_WHAT NEEDS TO BE DONE:_ State how many lines in these records contain the word "platform", and nothing else.

_INPUT:_
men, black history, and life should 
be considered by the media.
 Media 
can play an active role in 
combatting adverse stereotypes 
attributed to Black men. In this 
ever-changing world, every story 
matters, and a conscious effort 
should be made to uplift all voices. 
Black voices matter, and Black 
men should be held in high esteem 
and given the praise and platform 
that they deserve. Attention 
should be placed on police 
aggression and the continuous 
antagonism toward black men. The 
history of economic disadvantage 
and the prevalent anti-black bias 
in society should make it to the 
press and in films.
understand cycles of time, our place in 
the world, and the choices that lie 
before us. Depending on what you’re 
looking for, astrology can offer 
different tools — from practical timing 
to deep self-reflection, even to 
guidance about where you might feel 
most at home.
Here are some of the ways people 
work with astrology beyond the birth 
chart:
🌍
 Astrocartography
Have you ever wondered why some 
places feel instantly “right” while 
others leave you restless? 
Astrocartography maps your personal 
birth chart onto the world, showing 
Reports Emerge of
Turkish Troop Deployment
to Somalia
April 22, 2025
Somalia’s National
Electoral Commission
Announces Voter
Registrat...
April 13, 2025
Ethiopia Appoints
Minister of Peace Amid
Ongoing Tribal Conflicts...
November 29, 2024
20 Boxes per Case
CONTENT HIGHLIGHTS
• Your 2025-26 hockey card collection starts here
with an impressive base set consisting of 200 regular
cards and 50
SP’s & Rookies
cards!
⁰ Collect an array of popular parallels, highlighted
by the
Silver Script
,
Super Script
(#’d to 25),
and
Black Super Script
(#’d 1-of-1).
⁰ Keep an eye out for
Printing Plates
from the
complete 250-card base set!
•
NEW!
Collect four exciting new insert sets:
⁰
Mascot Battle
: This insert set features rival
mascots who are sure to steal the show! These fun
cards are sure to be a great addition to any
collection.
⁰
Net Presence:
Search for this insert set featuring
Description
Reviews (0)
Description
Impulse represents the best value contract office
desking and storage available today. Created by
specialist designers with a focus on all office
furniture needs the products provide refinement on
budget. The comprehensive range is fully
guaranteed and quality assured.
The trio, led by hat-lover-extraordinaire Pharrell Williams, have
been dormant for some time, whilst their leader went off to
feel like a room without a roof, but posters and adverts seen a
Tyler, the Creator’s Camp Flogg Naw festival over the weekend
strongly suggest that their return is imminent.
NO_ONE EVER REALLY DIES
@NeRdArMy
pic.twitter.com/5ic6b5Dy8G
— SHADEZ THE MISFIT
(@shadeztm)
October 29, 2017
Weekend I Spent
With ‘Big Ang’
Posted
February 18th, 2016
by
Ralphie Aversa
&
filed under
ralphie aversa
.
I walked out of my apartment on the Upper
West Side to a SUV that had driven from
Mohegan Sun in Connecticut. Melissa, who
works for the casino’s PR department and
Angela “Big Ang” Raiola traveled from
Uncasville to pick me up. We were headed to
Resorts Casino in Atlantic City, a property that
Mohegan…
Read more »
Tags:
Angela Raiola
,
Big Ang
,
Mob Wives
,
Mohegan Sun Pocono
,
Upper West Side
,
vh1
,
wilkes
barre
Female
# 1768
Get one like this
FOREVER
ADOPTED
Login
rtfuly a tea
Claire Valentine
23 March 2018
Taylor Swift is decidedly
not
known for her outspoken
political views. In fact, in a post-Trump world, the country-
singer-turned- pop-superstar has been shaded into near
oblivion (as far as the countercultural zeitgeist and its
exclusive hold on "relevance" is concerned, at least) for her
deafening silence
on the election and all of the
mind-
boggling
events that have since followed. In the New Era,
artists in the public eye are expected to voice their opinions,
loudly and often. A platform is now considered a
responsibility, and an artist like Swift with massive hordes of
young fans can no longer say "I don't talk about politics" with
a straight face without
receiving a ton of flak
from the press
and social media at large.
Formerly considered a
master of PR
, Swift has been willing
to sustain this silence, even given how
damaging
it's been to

_REPLY TO THE EXERCISE:_ 2